The slow boil and downcast vibe fit the skill set of its star, Jon Bernthal, who originated this version of the character in “Daredevil.” (Also crossing over is Deborah Ann Woll as the reporter Karen Page.) Mr. Bernthal does dour well, and he’s good at befuddled reactions and cloudy, churning anger. His expressive range doesn’t extend too far beyond that, but Castle doesn’t require much more.
In the post-rampage narrative of “The Punisher,” Castle is trying to recover from double traumas: the destruction of his family, and the lingering guilt from his mission in Afghanistan. A support group for veterans figures prominently, and when Castle isn’t talking about “the things we did over there,” he’s having recurring nightmares about his wife’s death and sledgehammering walls at a construction site deep into the night, like a really depressed John Henry.

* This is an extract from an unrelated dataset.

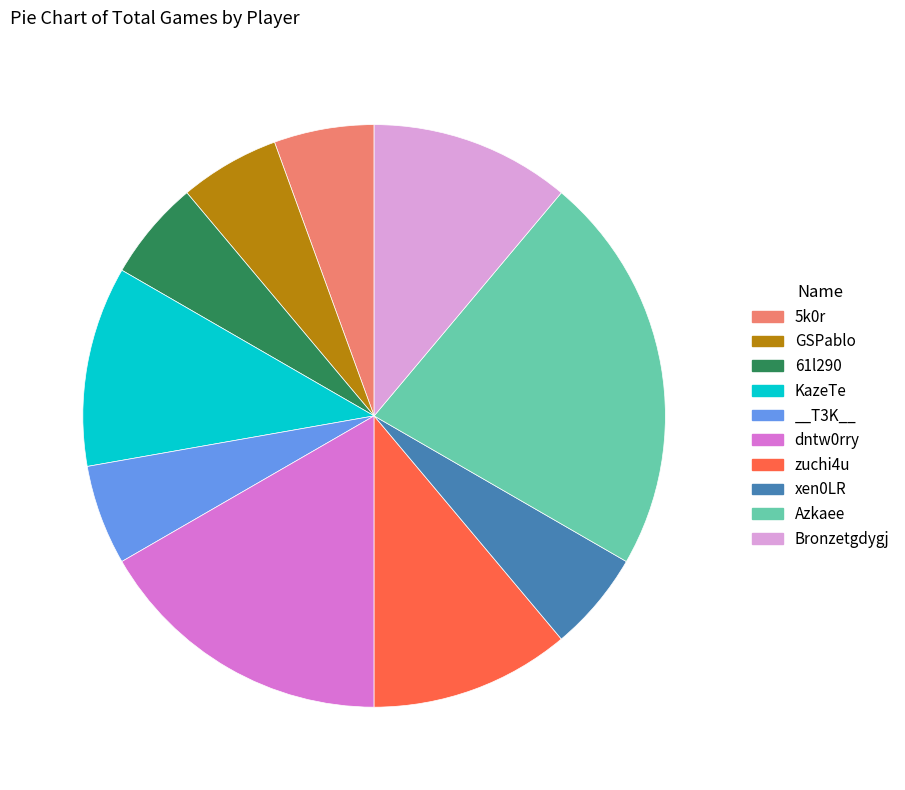

How many segments does this pie chart have?

10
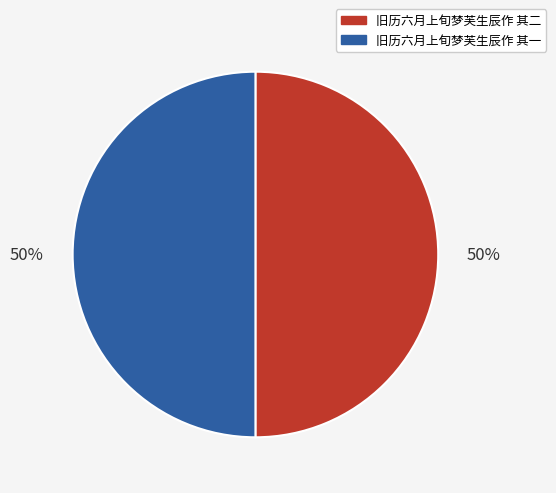

To the nearest percent, what is the combined percentage of 旧历六月上旬梦芙生辰作 其二 and 旧历六月上旬梦芙生辰作 其一?

100%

The tropes of post-traumatic stress and recovery mesh with the topical elements of Mr. Lightfoot’s story, which are presented with more polish than nuance. Castle’s continuing struggle to decode his past — punctuated by those occasional eruptions of bone-crunching mayhem — plays out against a backdrop of enhanced interrogation, surveillance and the disaffection of embittered veterans, some of whom are eager to stage an insurrection to make America great again.
The action picks up as the season progresses, but “The Punisher” never quite gets in touch with the visceral roots of its material, something that all of the other Netflix-Marvel series do, no matter how much they distance themselves from their comic-book sources. It’s handsomely shot (on New York City locations) and smoothly assembled, and its naturalistic, psychological, more moody than pulpy approach may work for non-comics fans who don’t mind some gore with their procedural thrillers.
But if you want your Frank Castle to be a single-minded avenger, heed the words of one of his fellow construction workers: “He ain’t all there.”